Abstract

Introduction Pulmonary hypertension (PH) has previously been characterized as a disease of the pulmonary vasculature resulting subsequently in myocardial dysfunction. However, because heart failure compromises skeletal muscle microvascular function, contributing to exercise intolerance, we tested the hypothesis that such changes might be present in PH. Thus, we investigated skeletal muscle oxygen (O2) transport in the rat model of PH to determine if O2 delivery (Q̇O2) is impaired at the level of the microcirculation as evidenced via reduced red blood cell (RBC) flux, velocity, hematocrit, and percentage of capillaries flowing at rest. Methods Adult male Sprague-Dawley rats were randomized into healthy (n=9) and PH groups (n=4).
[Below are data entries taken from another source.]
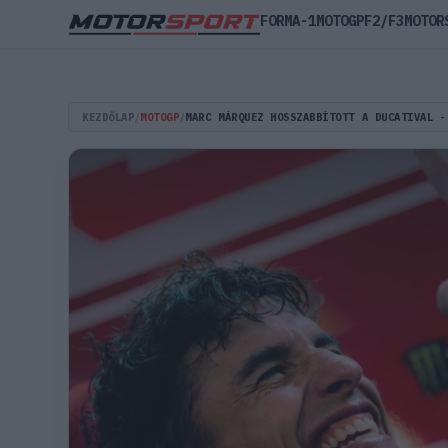
FORMA-1
MOTOGP
F2/F3
MOTOR
KEZDŐLAP
/
MOTOGP
/
MARC MÁRQUEZ HOSSZABBÍTOTT A DUCATIVAL -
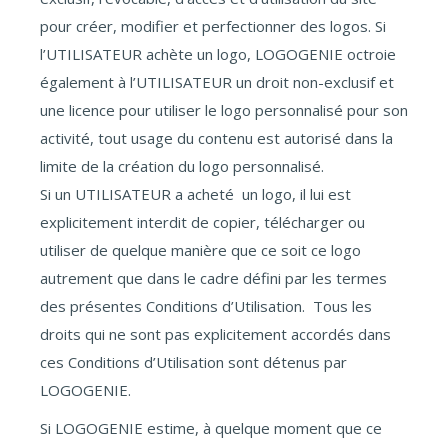
pour créer, modifier et perfectionner des logos. Si
l’UTILISATEUR achète un logo, LOGOGENIE octroie
également à l’UTILISATEUR un droit non-exclusif et
une licence pour utiliser le logo personnalisé pour son
activité, tout usage du contenu est autorisé dans la
limite de la création du logo personnalisé.
Si un UTILISATEUR a acheté un logo, il lui est
explicitement interdit de copier, télécharger ou
utiliser de quelque manière que ce soit ce logo
autrement que dans le cadre défini par les termes
des présentes Conditions d’Utilisation. Tous les
droits qui ne sont pas explicitement accordés dans
ces Conditions d’Utilisation sont détenus par
LOGOGENIE.
Si LOGOGENIE estime, à quelque moment que ce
Progressive PH was induced via a one-time intraperitoneal injection of monocrotaline (MCT; 50 mg/kg) and disease progression was monitored via echocardiography. Intravital microscopy in the resting spinotrapezius muscle was performed when moderate PH (preceding right ventricular (RV) failure) became evident. Results At 23 ± 1 days post-MCT, PH rats displayed RV hypertrophy (RV/Left ventricle+Septum: 0.28 ± 0.01 vs. 0.44 ± 0.04), pulmonary congestion, increased right ventricular systolic pressure (20 ± 3 vs. 48 ± 6 mmHg), and arterial hypoxemia (PaO2: 84 ± 3 vs. 64 ± 4 mmHg) compared to healthy rats (all P ≤ 0.05). Reduced capillary RBC velocity (403 ± 140 vs. 216 ± 88 µm/s; P = 0.03) and% of capillaries supporting RBC flux at rest (87 ± 5 vs. 75 ± 11%; P = 0.017) were evident in PH rats compared to healthy rats. Interestingly, no differences were observed in capillary RBC flux (P > 0.05) which was due, in part, to increased capillary hematocrit (10 ± 3 vs. 16 ± 4%; P < 0.05) in PH. However, when we quantified total Q̇O2 within a given field of view (RBC flux x % of capillaries supporting continuous RBC flux), PH rats demonstrated lower overall Q̇O2 (↓ 43%; P = 0.04). Conclusions These data support that microcirculatory hemodynamic impairments (↓ Q̇O2 and altered Q̇O2-to-V̇O2 matching) may compromise blood-myocyte O2 flux in PH. The mechanistic bases for the decreased capillary RBC velocity, elevated hematocrit, and reduced percentage of capillaries supporting RBC flux remains an important topic for future investigations.